Call for immediate return to democracy in Venezuela

Call for immediate return to democracy in Venezuela|Call for immediate return to democracy in Venezuela
Venezuelan lawmaker and President of National Assembly, Julio Borges, center, speaks after the announcement of results of a symbolic referendum in Caracas, Venezuela, Sunday, July 16, 2017. Venezuelan’s opposition said more than 7.1 million people responded to its call to vote Sunday in a symbolic rejection of President Nicolas Maduro’s plan to rewrite the constitution, a proposal that has raised tensions in a nation suffering through widespread shortages and months of anti-government protests.
Associated Press / Ariana Cubillos

As Caribbean Community (CARICOM) Heads of Government have “offered their good offices to facilitate” dialogue between the government and opposition in Venezuela, the secretary general of the Organization of American States (OAS), Luis Almagro, and Venezuela’s opposition leader, Leopoldo López, have urged immediate return to democracy in the country.

The Washington, D.C.-based OAS said that Almagro “held a telephone conversation” with López on Wednesday.

“During the conversation, the two agreed on the need to continue working for the return of democracy to Venezuela and the recovery of the rights of the Venezuelan people,” the OAS said.

“They also emphasized the urgent need for the regime to cease repression, to publish a comprehensive electoral calendar, open a humanitarian channel to meet the needs of the people of the country, completely restore the powers of the National Assembly and release all political prisoners, including a complete release for López himself,” it added.

“They expressed their recognition of the Venezuelan people, who achieved the release of López, following more than 100 days of pro-democracy protests,” the statement continued. “In the same way, they highlighted the importance of the plebiscite called for Sunday, July 16.”

On the contrary, the OAS said the two leaders agreed that the holding of the National Constituent Assembly “would entail the final dismantling of democracy, and called on the people to join forces for Venezuela to return to the path of democracy and institutionality.”

In a statement contained in communique at the conclusion of the 38th Meeting of the Conference of Heads of Government of CARICOM, held from July 4-6 in Grenada, CARICOM leaders said they had “discussed the serious challenges facing Venezuela and its people.

“They reaffirmed their guiding principles of adherence to the rule of law, respect for human rights and democracy, as well as for the fundamental principles of non-intervention and non-interference in the internal affairs of states,” the statement said.

“Concerned with the difficult political, economic and social situation in Venezuela, in particular the increase in violence and polarization between the government and the opposition, and its effect on the people of Venezuela, and recognizing the urgent need to find a solution to the present situation, and that this had to be sought internally, CARICOM Heads of Government called for all parties to commit to engage in renewed dialogue and negotiation leading to a comprehensive political agreement with established time tables, concrete actions and guarantees to ensure its implementation for the well-being of the nation,” it added.

“In this regard, CARICOM Heads of Government offered their good offices to facilitate this dialogue,” the statement continued, mandating the Chairman of Conference, Grenada’s Prime Minister Dr.
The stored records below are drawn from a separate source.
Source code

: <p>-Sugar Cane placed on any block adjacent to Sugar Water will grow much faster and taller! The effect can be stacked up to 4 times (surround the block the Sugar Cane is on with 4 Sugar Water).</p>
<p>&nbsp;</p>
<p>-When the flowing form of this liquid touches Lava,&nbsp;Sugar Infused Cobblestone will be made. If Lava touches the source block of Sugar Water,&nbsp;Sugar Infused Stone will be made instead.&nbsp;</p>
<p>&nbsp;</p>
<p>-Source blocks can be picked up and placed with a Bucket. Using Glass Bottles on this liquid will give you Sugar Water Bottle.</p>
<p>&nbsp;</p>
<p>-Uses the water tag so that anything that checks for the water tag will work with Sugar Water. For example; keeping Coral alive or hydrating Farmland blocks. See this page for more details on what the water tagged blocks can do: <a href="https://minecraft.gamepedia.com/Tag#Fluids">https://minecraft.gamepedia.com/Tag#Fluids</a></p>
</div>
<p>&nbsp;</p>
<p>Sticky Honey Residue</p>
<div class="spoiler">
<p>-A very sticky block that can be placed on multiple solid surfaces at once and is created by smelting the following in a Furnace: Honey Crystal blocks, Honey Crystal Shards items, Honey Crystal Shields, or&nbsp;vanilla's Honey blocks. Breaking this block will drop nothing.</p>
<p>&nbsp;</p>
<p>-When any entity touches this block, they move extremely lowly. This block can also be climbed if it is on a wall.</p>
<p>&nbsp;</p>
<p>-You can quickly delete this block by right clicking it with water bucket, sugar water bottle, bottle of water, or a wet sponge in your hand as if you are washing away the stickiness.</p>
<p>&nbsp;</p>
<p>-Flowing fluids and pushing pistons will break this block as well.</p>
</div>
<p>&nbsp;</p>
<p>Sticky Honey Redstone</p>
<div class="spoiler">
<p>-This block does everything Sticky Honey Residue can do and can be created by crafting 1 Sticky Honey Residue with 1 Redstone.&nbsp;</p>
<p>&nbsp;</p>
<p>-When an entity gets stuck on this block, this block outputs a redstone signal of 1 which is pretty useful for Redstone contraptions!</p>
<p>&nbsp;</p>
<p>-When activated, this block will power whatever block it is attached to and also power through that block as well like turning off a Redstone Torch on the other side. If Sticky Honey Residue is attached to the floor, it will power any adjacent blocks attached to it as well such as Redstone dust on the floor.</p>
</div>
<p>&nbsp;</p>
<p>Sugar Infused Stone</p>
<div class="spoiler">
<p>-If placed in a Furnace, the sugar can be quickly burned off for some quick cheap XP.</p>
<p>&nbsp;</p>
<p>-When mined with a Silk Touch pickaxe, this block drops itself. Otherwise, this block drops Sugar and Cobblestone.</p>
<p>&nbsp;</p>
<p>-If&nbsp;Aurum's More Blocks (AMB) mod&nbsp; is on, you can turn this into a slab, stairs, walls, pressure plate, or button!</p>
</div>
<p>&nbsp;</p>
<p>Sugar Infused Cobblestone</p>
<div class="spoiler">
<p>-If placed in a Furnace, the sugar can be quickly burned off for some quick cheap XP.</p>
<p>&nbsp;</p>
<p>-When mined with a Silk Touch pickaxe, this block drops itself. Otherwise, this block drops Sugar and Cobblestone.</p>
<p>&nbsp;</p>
Keith Mitchell, to “communicate with the parties concerned in Venezuela about this offer.”

Opposition members shout slogans against Venezuela’s President Nicolas Maduro as they waits for the results of a of a symbolic referendum in Caracas, Venezuela, Sunday, July 16, 2017. Hundreds of thousands of Venezuelans lined up across the country and in expatriate communities around the world Sunday to vote in a symbolic rejection of President Maduro’s plan to rewrite the constitution, a proposal that’s raising tensions in a nation battered by shortages and anti-government protests.